*** Opening of INFORMATION ***
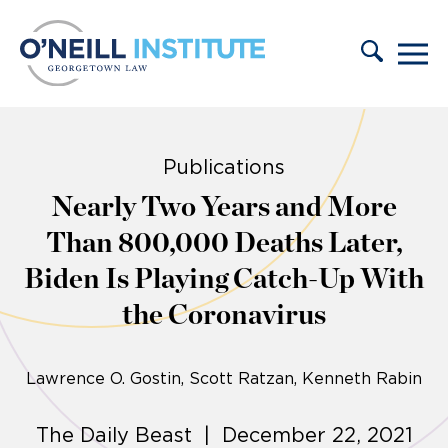
Skip to content
Publications
Nearly Two Years and More
Than 800,000 Deaths Later,
Biden Is Playing Catch-Up With
the Coronavirus
Lawrence O. Gostin
Scott Ratzan, Kenneth Rabin
The Daily Beast | December 22, 2021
*** Close of INFORMATION ***
## TASK REQUIREMENTS
Restate the listing above word for word and skip each picture.

## REPLY TO THE TASK
Skip to content
Publications
Nearly Two Years and More
Than 800,000 Deaths Later,
Biden Is Playing Catch-Up With
the Coronavirus
Lawrence O. Gostin
Scott Ratzan, Kenneth Rabin
The Daily Beast | December 22, 2021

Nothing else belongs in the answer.